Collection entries
########

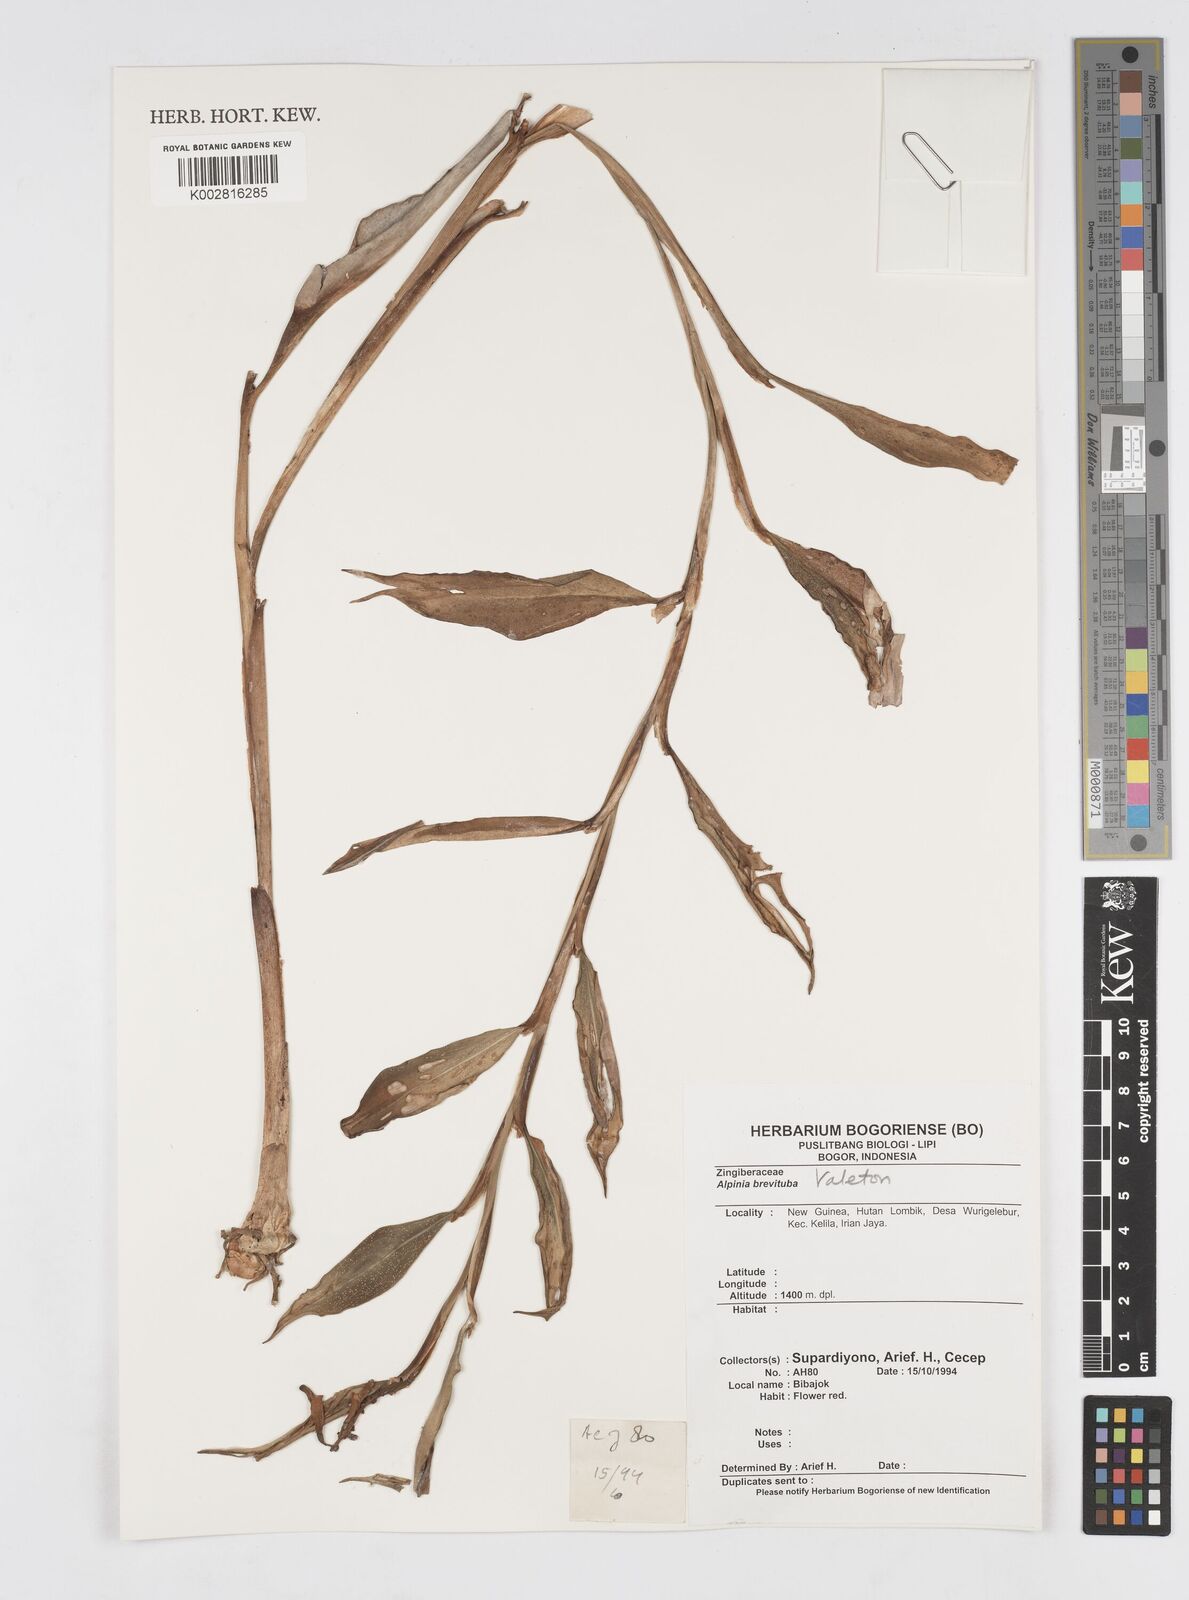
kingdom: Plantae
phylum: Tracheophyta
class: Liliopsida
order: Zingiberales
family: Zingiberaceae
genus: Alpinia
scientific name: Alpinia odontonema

########

◆ THE REQUEST ◆
Extract the naming lines from every item and reproduce each one word for word. Leave the pictures out of your answer.

◆ TASK RESULT ◆
kingdom: Plantae
phylum: Tracheophyta
class: Liliopsida
order: Zingiberales
family: Zingiberaceae
genus: Alpinia
scientific name: Alpinia odontonema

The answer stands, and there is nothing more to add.